Project Strawberry unlikely to get the cream.

  • OpenAI has come up with a system to rank its progress towards artificial general intelligence (AGI) but apart from the first two, the levels are so vague that they will be of little use other than to help the company raise more money to spend on compute.
  • This goes hand in hand with Project Strawberry which is a new reasoning technology that OpenAI hopes will help move its models along the road towards true machine intelligence as opposed to statistical pattern recognition.
  • Strawberry is yet another mysterious project like Q which was also supposed to provide something similar but has yet to see the light of day.
  • Both of these projects are contradictory to Mira Murati’s comments which strongly imply that what OpenAI has in its labs is only an incremental improvement over what is currently available in the market.
  • OpenAI’s 5 levels on the journey to super intelligence or AGI where machines replace humans at most economic tasks are as follows:
    • Level 1, Chatbots with conversational language.
    • This is a pretty easy one and it is safe to say that everyone has comfortably met this standard.
    • Level 2, Reasoners which means human-level problem solving.
    • This is also pretty clear and OpenAI (and I suspect many others) would argue that they are very close to achieving this standard.
    • Here, we see the first divergence of opinion with a number of well-known sceptics and RFM arguing that there is no evidence whatsoever that these machines can reason.
    • In fact, the empirical evidence points to the exact opposite and even some of OpenAI’s own data from 2020 strongly supports this view.
    • Our position is that statistical-based systems can’t reason and that a different technology will be required to allow the technology to reach stage two.
    • Level 3, Agents, which are systems that can spend several days taking actions on a user’s behalf.
    • What this means is unclear which leaves it open to spurious claims.
    • Level 4, Innovators, which means AI that can aid innovation.
    • Again, this is vague as the current crop of chatbots can be useful in the process of innovation today.
    • This is because they can make connections in patterns of data that humans might not otherwise have made and help point humans in the right direction.
    • Level 5, Organisations, which I presume means that one could have an entire company providing goods and services entirely staffed by AI.
    • Again, this is pretty vague as, in theory, one could do this today, although the AI-staffed company would probably quickly go bankrupt.
  • To muddy the water further, these levels are open to review meaning that the standard could be altered to match the reality rather than the other way around.
  • Instead, I would propose a much simpler test: whether the machines understand causality, which can be tested in two ways.
  • First, the ability to reason to a conclusion that is not present in the data set as opposed to randomly making things up.
  • Second, the ability to distinguish a relationship that is causal as opposed to one that is merely correlated.
  • In my opinion, all AI that is based on deep learning (which is statistical in nature) fails both of these tests and I have seen no evidence to the contrary.
  • Furthermore, I do not expect to see real progress beyond OpenAI’s level 1 until the industry stops focusing on making the models bigger and focuses on an architecture that combines different technologies that complement each other’s weaknesses.

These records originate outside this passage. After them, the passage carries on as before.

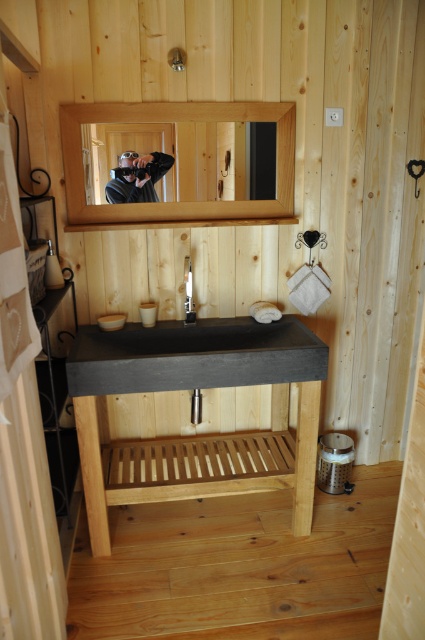
Question: Does black concrete sink at center appear on the left side of dark concrete sink at center?

Choices:
 (A) no
 (B) yes

Answer: (A)

Question: Which point is farther from the camera taking this photo?

Choices:
 (A) click(x=263, y=104)
 (B) click(x=90, y=525)
 (C) click(x=207, y=380)
 (D) click(x=147, y=180)

Answer: (D)

Question: In this image, where is black concrete sink at center located relative to matte black camera at upper center?

Choices:
 (A) below
 (B) above

Answer: (A)

Question: Is the position of clear glass mirror at upper center less distant than that of matte black camera at upper center?

Choices:
 (A) yes
 (B) no

Answer: (A)

Question: Which point is closer to the camera taking this photo?

Choices:
 (A) (155, 468)
 (B) (147, 198)

Answer: (B)

Question: Which point is farther from the camera taking this photo?

Choices:
 (A) (159, 113)
 (B) (115, 170)

Answer: (B)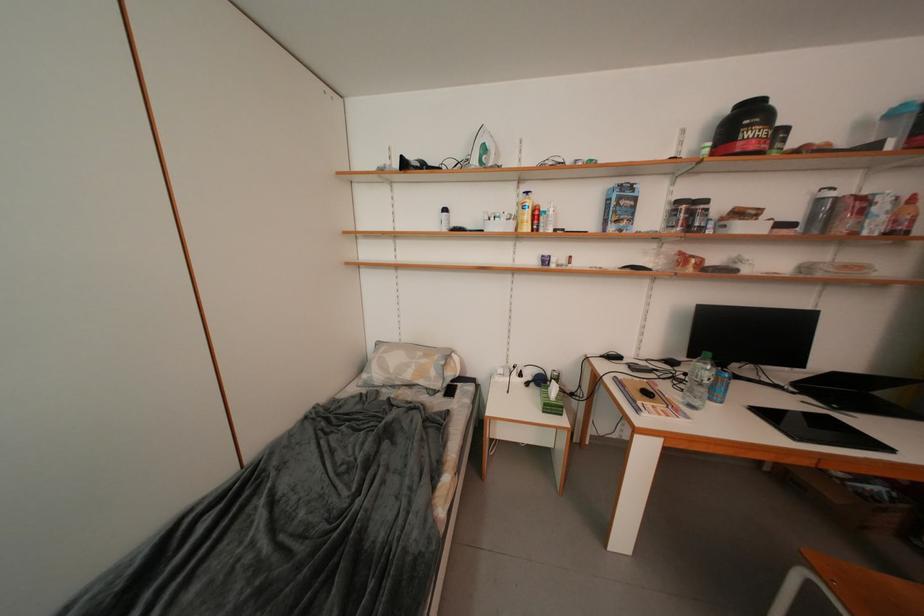
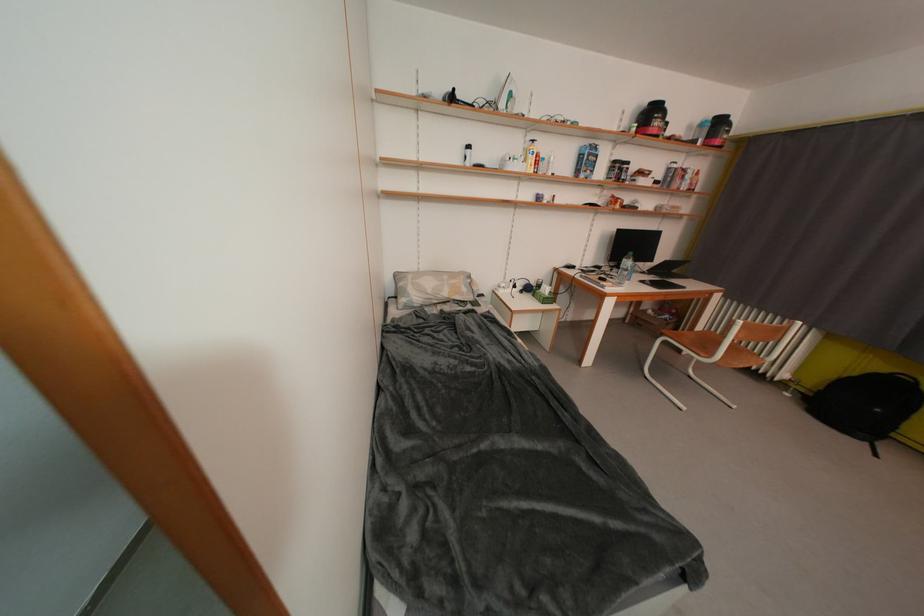
The point at [411,168] is marked in the first image. Where is the corresponding point in the second image?

(459, 100)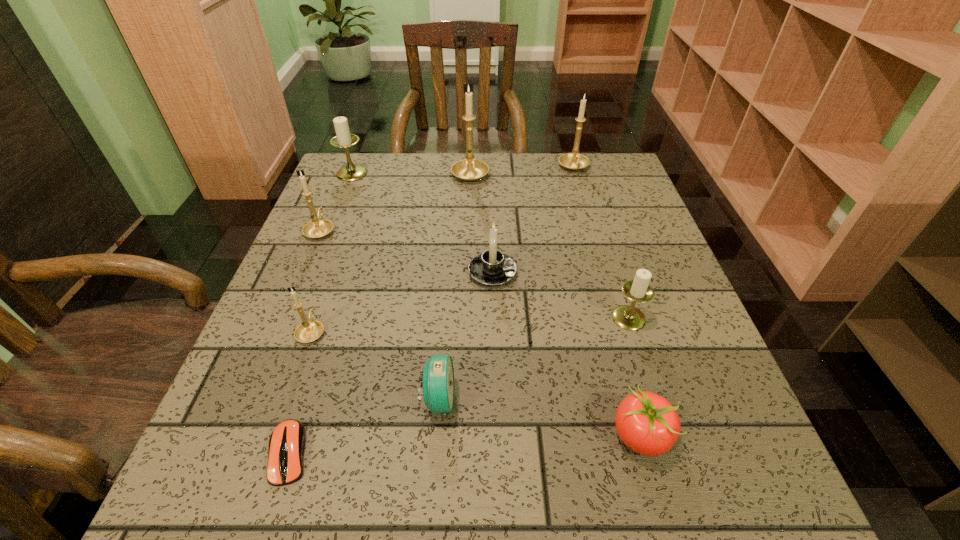
The width and height of the screenshot is (960, 540). What are the coordinates of `tomato that is positioned at the near edge` in the screenshot? It's located at (647, 423).

The height and width of the screenshot is (540, 960). What are the coordinates of `computer mouse that is positioned at the near edge` in the screenshot? It's located at (286, 447).

Image resolution: width=960 pixels, height=540 pixels. What are the coordinates of `computer mouse present at the left edge` in the screenshot? It's located at (286, 447).

Locate an element on the screen. The width and height of the screenshot is (960, 540). tomato positioned at the right edge is located at coordinates (647, 423).

I want to click on object that is at the far left corner, so click(343, 139).

You are a GUI agent. You are given a task and a screenshot of the screen. Output one action in this format:
    pyautogui.click(x=<x>, y=<y>)
    Task: Click on the object at the near left corner
    This screenshot has height=540, width=960.
    Given the screenshot: What is the action you would take?
    pyautogui.click(x=286, y=447)

Locate an element on the screen. This screenshot has width=960, height=540. object positioned at the far right corner is located at coordinates (573, 161).

Find the location of a particular element. Image resolution: width=960 pixels, height=540 pixels. object at the near right corner is located at coordinates (647, 423).

The image size is (960, 540). In the image, there is a desktop. In order to click on vacant space at the far edge in this screenshot , I will do `click(504, 159)`.

You are a GUI agent. You are given a task and a screenshot of the screen. Output one action in this format:
    pyautogui.click(x=<x>, y=<y>)
    Task: Click on the vacant region at the near edge of the desktop
    The height and width of the screenshot is (540, 960).
    Given the screenshot: What is the action you would take?
    pyautogui.click(x=654, y=481)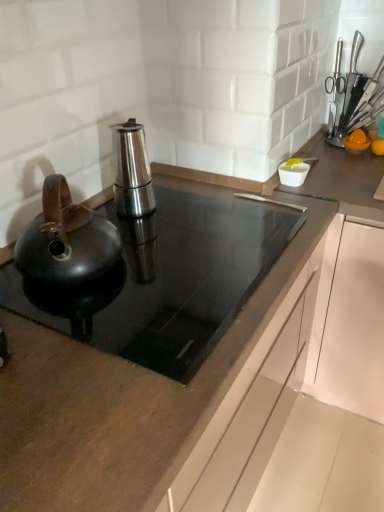
Identify the location of free space in front of stainless steel espresso maker at center, which is the 1th kitchen appliance in back-to-front order. (162, 236).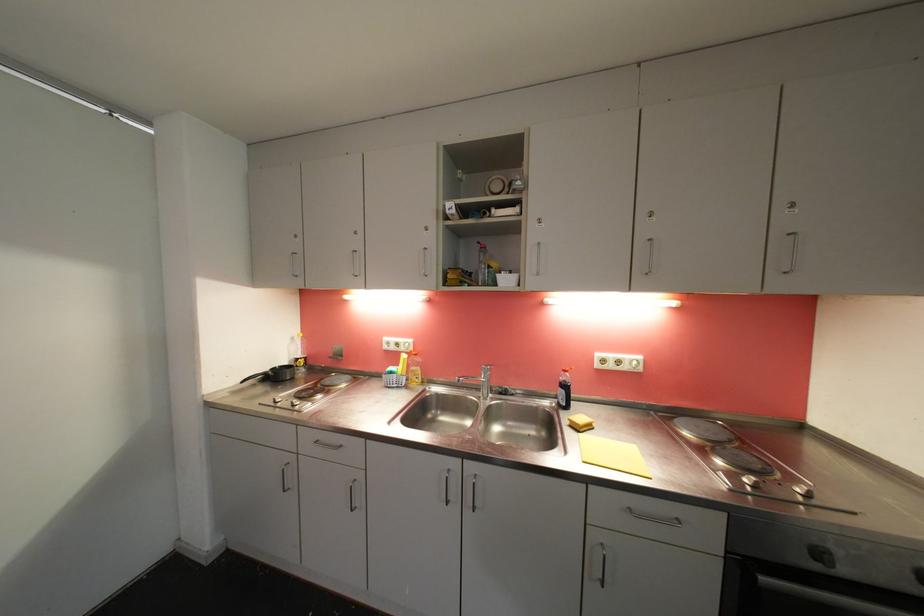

  • Of this, there is no real sign and so I continue to think that the stage is set for a reset of expectations from “super intelligence is almost here” to a “new technology that does a few things exceptionally well but not much else”.
  • This reset will most hurt those that have multibillion-dollar valuations but very little to show in terms of revenues or profits.

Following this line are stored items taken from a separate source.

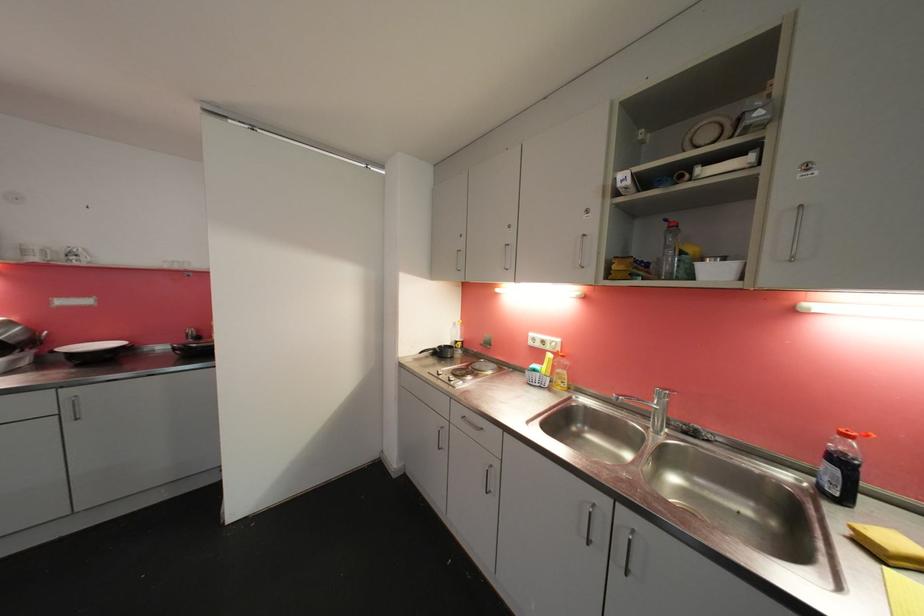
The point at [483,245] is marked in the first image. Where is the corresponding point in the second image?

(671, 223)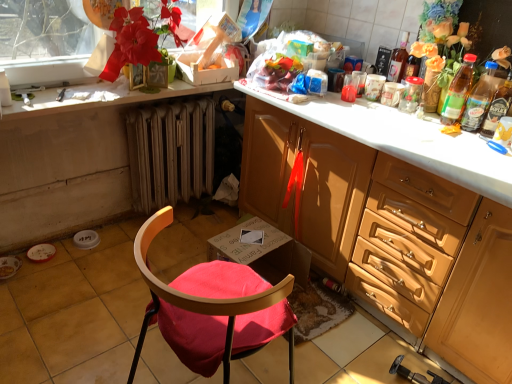
Image resolution: width=512 pixels, height=384 pixels. In order to click on unoccupied area in front of translucent plastic bottle at right, acting as the fourth bottle starting from the left in this screenshot , I will do `click(487, 147)`.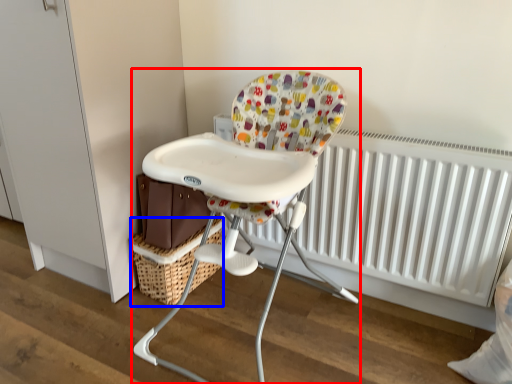
Question: Which object appears farthest to the camera in this image, chair (highlighted by a red box) or basket (highlighted by a blue box)?

Choices:
 (A) chair
 (B) basket

Answer: (B)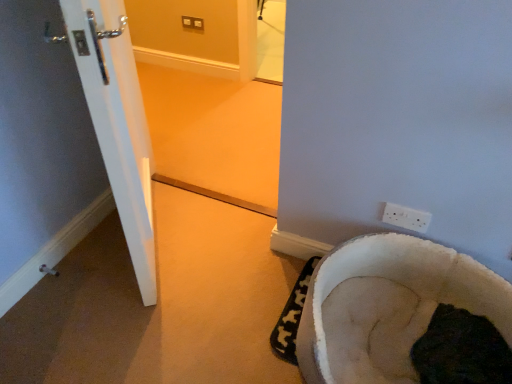
Question: Looking at their shapes, would you say dark fur bed at lower right is wider or thinner than white fluffy pet bed at lower right?

Choices:
 (A) thin
 (B) wide

Answer: (A)

Question: In the image, is dark fur bed at lower right on the left side or the right side of white fluffy pet bed at lower right?

Choices:
 (A) left
 (B) right

Answer: (B)

Question: Estimate the real-world distances between objects in this image. Which object is farther from the white fluffy pet bed at lower right?

Choices:
 (A) white plastic electric outlet at lower right
 (B) white glossy door at lower left
 (C) dark fur bed at lower right

Answer: (B)

Question: Which of these objects is positioned closest to the white plastic electric outlet at lower right?

Choices:
 (A) white glossy door at lower left
 (B) dark fur bed at lower right
 (C) white fluffy pet bed at lower right

Answer: (C)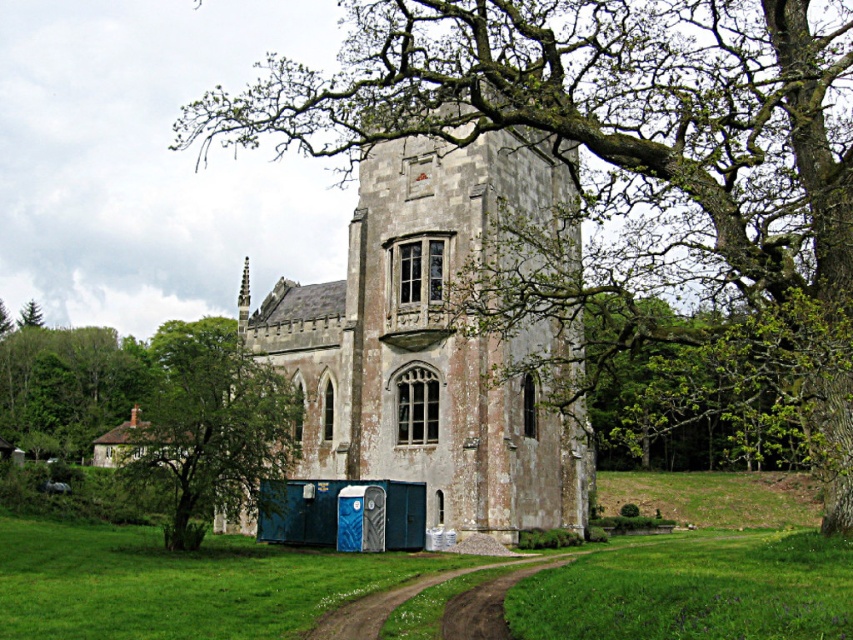
Question: Is smooth bark tree at center wider than green grassy at lower left?

Choices:
 (A) no
 (B) yes

Answer: (B)

Question: Among these objects, which one is farthest from the camera?

Choices:
 (A) green grassy field at lower right
 (B) smooth bark tree at center
 (C) green grassy at lower left

Answer: (B)

Question: Is the position of smooth bark tree at center less distant than that of green grassy at lower left?

Choices:
 (A) yes
 (B) no

Answer: (B)

Question: Which point is farther to the camera?

Choices:
 (A) green leafy tree at center
 (B) smooth bark tree at center

Answer: (A)

Question: Is smooth bark tree at center thinner than stone church at center?

Choices:
 (A) no
 (B) yes

Answer: (A)

Question: Which point is farther to the camera?

Choices:
 (A) stone church at center
 (B) green grassy field at lower right
 (C) green leafy tree at center
 (D) green grassy at lower left

Answer: (C)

  • Nvidia is not one of these as AI is now a $100bn business with 80% gross margins but it is firmly on the AI rollercoaster and there is no way it can get off.

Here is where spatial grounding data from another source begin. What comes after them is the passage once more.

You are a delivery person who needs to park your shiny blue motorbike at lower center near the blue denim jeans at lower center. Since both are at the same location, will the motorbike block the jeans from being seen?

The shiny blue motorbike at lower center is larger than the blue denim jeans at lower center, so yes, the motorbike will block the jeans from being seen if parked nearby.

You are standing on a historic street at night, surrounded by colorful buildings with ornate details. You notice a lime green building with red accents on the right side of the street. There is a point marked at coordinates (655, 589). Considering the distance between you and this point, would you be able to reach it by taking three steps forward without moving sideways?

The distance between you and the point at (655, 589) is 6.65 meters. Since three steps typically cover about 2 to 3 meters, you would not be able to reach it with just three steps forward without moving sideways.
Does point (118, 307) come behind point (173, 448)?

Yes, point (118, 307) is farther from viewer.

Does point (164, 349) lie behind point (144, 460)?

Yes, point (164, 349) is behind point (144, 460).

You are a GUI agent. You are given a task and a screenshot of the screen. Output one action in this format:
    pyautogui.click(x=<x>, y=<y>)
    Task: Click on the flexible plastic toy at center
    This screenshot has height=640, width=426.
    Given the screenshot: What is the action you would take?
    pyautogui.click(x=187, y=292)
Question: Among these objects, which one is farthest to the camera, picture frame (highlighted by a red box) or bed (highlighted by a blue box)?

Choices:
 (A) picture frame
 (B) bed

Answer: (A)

  • Hence, it will correct when the reset comes but much less than the likes of OpenAI, Anthropic, Mistral and so on.
  • I continue to prefer the lateral plays of inference at the edge or nuclear power (to run data centres, EVs etc.) where I have positions in both.

RICHARD WINDSOR

Richard is founder, owner of research company, Radio Free Mobile. He has 16 years of experience working in sell side equity research. During his 11 year tenure at Nomura Securities, he focused on the equity coverage of the Global Technology sector.